In this chapter, you will learn what conditions create thunderstorms.
How and Why Warm Air Rises (F 70)
As air warms, it becomes less dense than its cooler surroundings and rises. Warm air is less dense than cold air because molecules in warm air are more active than the molecules in cold air. As molecules move around with increasing speed, the distance between them gets larger and their density decreases.
Air masses can also be forced to rise when they flow over mountains or collide with other air masses. There are four main mechanisms that cause air to rise on a regional scale.
1. Convective Uplift – Convection refers to upward and downward motions of air caused by
differences in air temperature (and therefore differences in density). As the Sun warms
the ground, the ground warms the air immediately above it. Cooler, denser air from
above sinks and forces the warmer air upward. The ascending warm air expands and
cools and eventually sinks back to ground, completing the convective circulation.
2. Orographic Uplift – (orographic refers to mountains) When the wind encounters a
mountain range, the mountain range acts as a barrier, and forces the air upward.
3. Frontal Wedging – When a cold air mass meets a warm air mass, the more dense cold
air wedges or forces its way beneath the less dense warm air along a cold front.
4. Convergence – When winds blowing from different directions meet head-to-head, or
converge, they have nowhere to go but up.
What is a Front?
A front is a narrow zone of transition between air masses that contrast in temperature and/or humidity. The map on the next page shows the “source regions” for the air masses that regularly move over North America. As indicated by the arrows, cold air usually flow southeastward and warm air masses flow northeastward. As air masses move out of their original regions, they change depending on the route they travel.
Example: Cold air traveling southward will warm up before it reaches Florida so that is why Florida never gets as cold in the winter.
Air masses are classified by their temperature and humidity (or moisture content), as follows…
Ø Continental: relatively dry air masses that form over land.
Ø Maritime: relatively humid air masses that form over the ocean.
Ø Polar: cold air masses that form at high latitudes. (Example: northern Canada)
Ø Tropical: warm air masses that form at low latitudes. (Example: Gulf of Mexico)
General Types of air masses include:
1. continental polar – cold and dry
2. continental tropical – warm and dry
3. maritime polar – cold and humid
4. maritime tropical – warm and humid
5. artic air – exceptionally cold and dry
When a front develops, whether it is a cold or warm front is determined by which air mass retreats or gives way to the other. If the colder (or drier) air advances while the warmer (or more humid) air retreats, the transition zone is considered a cold front. On the other hand, if the warm air advances while the cold air gives way, it is considered a warm front. Example of a cold front.
Development of a Thunderstorm
Thunderstorms can be caused by air rising along either warm fronts or cold fronts. However, the most intense thunderstorms develop from cold fronts. As a general rule, the greater the difference in temperature between the air masses, and the more rapidly the cold-air mass wedges under the warm air mass, the greater the chance a thunderstorm will form. Another way thunderstorms can form is through local convection of a warm and humid air mass.
A thunderstorm is a relatively small, short-lived weather system. They usually affect an area the size of a city and for the duration of about an hour. A thunderstorm completes its “lifecycle” in three stages: cumulus, mature, and dissipating. The most severe weather occurs during the mature stage. At any given moment about 1800 thunderstorms are happening on Earth. This equates to 16 million thunderstorms per year worldwide.

__Activity 1__. Lay out the rows, from the first one through the line containing "Atlantic. On", as a JSON list of strings with one string per line and blank lines omitted.

__Data for processing__.
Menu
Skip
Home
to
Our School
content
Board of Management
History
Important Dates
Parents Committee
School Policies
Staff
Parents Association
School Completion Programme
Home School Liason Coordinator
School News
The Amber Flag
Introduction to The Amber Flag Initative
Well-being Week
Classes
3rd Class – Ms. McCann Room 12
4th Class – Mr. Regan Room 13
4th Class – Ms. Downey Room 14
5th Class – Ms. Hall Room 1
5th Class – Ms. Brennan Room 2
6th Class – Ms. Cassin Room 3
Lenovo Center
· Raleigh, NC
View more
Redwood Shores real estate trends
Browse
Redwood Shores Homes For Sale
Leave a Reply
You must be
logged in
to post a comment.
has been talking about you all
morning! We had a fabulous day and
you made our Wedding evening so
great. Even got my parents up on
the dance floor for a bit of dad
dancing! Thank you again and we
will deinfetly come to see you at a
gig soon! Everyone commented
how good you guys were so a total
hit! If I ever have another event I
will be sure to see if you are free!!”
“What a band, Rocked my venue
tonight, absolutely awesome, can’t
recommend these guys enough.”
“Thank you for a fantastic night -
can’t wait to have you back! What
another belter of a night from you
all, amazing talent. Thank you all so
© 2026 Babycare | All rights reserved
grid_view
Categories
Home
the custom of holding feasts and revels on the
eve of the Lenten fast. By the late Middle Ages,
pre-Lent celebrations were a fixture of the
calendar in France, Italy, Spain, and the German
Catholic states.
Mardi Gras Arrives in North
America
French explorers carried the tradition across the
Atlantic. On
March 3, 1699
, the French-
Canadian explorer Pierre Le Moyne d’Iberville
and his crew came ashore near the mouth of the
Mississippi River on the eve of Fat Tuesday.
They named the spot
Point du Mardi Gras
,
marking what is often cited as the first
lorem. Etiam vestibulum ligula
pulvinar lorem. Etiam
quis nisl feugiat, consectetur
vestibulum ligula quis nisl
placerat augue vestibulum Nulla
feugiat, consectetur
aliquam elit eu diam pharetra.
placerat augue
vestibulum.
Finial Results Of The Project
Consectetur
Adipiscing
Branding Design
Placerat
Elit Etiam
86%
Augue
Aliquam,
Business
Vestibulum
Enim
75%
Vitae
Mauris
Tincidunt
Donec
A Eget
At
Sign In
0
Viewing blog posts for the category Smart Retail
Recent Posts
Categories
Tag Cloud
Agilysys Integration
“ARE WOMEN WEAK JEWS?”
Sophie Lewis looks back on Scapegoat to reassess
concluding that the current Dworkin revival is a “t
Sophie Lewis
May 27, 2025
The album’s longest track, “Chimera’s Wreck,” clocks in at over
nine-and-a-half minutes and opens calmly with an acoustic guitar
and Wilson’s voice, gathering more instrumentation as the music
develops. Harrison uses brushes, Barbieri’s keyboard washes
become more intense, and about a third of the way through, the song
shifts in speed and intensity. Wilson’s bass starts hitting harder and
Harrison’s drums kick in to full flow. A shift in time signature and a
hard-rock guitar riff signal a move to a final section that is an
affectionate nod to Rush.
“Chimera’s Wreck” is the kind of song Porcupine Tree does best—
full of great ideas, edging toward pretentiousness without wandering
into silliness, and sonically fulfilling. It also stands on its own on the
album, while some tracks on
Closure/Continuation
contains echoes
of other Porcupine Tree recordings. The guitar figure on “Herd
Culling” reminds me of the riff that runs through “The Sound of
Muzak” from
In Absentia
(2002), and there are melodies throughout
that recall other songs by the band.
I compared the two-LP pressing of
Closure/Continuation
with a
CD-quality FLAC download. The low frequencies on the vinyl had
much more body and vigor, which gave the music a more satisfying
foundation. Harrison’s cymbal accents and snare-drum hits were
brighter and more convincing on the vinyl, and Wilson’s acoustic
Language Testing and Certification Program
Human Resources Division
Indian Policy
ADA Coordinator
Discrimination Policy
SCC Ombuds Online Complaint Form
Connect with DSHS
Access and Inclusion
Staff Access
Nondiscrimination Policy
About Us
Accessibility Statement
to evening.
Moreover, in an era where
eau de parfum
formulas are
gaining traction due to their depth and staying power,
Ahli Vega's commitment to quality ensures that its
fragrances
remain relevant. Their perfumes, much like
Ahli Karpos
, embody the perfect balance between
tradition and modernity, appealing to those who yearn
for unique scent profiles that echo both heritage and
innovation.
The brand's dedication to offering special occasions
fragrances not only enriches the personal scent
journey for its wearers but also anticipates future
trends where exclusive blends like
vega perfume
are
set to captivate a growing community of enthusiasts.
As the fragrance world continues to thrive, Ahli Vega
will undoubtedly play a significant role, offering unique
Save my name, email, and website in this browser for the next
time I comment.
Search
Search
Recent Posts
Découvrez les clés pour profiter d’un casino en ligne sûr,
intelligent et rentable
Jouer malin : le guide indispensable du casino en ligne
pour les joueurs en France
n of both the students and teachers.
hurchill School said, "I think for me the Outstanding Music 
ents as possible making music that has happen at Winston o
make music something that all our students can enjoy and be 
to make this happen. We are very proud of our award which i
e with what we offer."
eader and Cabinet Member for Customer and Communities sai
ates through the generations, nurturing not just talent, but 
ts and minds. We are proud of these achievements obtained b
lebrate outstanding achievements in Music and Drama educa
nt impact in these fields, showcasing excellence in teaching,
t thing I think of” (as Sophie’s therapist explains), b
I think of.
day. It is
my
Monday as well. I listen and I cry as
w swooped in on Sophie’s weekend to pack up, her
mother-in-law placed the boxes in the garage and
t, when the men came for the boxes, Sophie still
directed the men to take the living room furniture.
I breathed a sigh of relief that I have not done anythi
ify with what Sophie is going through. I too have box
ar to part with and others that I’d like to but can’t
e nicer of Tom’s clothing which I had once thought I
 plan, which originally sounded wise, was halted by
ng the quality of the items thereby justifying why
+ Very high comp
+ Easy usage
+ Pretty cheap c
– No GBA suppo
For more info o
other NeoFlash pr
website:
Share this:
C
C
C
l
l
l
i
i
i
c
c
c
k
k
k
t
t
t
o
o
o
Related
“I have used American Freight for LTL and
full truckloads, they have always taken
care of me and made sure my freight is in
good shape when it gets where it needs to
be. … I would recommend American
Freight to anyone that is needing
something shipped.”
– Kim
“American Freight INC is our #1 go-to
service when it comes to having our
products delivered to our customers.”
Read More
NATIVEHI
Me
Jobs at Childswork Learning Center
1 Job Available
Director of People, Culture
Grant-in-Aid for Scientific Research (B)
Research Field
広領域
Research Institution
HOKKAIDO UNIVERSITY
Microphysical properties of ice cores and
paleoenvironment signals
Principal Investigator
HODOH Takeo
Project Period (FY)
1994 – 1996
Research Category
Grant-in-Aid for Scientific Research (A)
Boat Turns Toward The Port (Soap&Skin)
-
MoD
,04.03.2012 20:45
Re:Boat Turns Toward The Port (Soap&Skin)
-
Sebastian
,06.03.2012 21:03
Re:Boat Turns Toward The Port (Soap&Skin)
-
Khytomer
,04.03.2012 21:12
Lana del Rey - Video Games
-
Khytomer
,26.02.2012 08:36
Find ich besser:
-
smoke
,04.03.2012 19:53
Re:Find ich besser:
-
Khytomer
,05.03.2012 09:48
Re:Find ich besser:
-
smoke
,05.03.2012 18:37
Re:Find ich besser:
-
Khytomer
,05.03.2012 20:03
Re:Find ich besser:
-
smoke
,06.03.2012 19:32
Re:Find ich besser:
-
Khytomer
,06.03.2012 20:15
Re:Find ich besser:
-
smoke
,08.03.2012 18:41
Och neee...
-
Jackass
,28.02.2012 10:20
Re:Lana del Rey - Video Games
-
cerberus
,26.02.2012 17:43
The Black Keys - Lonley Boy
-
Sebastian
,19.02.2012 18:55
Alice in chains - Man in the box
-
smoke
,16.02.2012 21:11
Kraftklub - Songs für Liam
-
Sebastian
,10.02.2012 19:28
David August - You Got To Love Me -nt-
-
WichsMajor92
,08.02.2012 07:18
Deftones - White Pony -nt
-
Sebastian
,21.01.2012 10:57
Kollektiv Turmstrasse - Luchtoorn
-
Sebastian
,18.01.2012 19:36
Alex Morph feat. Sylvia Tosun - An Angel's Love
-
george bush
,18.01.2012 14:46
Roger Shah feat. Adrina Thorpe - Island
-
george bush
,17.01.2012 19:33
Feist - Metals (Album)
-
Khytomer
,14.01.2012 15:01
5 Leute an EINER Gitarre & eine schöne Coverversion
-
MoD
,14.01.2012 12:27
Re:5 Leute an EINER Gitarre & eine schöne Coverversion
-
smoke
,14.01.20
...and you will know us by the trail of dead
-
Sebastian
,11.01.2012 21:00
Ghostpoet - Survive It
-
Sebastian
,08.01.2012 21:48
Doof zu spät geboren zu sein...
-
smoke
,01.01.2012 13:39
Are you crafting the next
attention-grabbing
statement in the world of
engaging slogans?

__Activity 2__. Proceed with the text on thunderstorms, picking up after its final sentence.

__Expected answer 1__.
[
  "Menu",
  "Skip",
  "Home",
  "to",
  "Our School",
  "content",
  "Board of Management",
  "History",
  "Important Dates",
  "Parents Committee",
  "School Policies",
  "Staff",
  "Parents Association",
  "School Completion Programme",
  "Home School Liason Coordinator",
  "School News",
  "The Amber Flag",
  "Introduction to The Amber Flag Initative",
  "Well-being Week",
  "Classes",
  "3rd Class – Ms. McCann Room 12",
  "4th Class – Mr. Regan Room 13",
  "4th Class – Ms. Downey Room 14",
  "5th Class – Ms. Hall Room 1",
  "5th Class – Ms. Brennan Room 2",
  "6th Class – Ms. Cassin Room 3",
  "Lenovo Center",
  "· Raleigh, NC",
  "View more",
  "Redwood Shores real estate trends",
  "Browse",
  "Redwood Shores Homes For Sale",
  "Leave a Reply",
  "You must be",
  "logged in",
  "to post a comment.",
  "has been talking about you all",
  "morning! We had a fabulous day and",
  "you made our Wedding evening so",
  "great. Even got my parents up on",
  "the dance floor for a bit of dad",
  "dancing! Thank you again and we",
  "will deinfetly come to see you at a",
  "gig soon! Everyone commented",
  "how good you guys were so a total",
  "hit! If I ever have another event I",
  "will be sure to see if you are free!!”",
  "“What a band, Rocked my venue",
  "tonight, absolutely awesome, can’t",
  "recommend these guys enough.”",
  "“Thank you for a fantastic night -",
  "can’t wait to have you back! What",
  "another belter of a night from you",
  "all, amazing talent. Thank you all so",
  "© 2026 Babycare | All rights reserved",
  "grid_view",
  "Categories",
  "Home",
  "the custom of holding feasts and revels on the",
  "eve of the Lenten fast. By the late Middle Ages,",
  "pre-Lent celebrations were a fixture of the",
  "calendar in France, Italy, Spain, and the German",
  "Catholic states.",
  "Mardi Gras Arrives in North",
  "America",
  "French explorers carried the tradition across the",
  "Atlantic. On"
]

__Expected answer 2__.
During the first stage, cumulus clouds build upward and laterally with a flat bases and towering tops. Cumulus clouds develop where air ascends as an updraft. As the air reaches the higher levels, it expands because the pressure is lower and that makes the air cool. The water vapor in the air condenses because of the colder temperatures producing clouds. No precipitation occurs during this stage and sometimes the cumulus clouds do not produce a thunderstorm.
A thunderstorm that produces severe weather requires a very strong updraft that builds the developing cumulonimbus (nimbus means rain) cloud to great altitudes. Usually convection alone is not enough to produce a thunderstorm. Frontal wedging, orographic uplifting, or converging surface winds can strengthen an updraft and cause the cumulus clouds to build vertically.
When a cumulus cloud gets tall enough, it will produce rain, hail, or even snow. Once the precipitation begins, the thunderstorm has reached its mature stage. Falling precipitation causes a downdraft next to the continuing updraft. During the mature stage, precipitation is the heaviest, lightening is most frequent, and hail or even tornadoes may develop. The higher the thunderstorm builds, the more severe the weather.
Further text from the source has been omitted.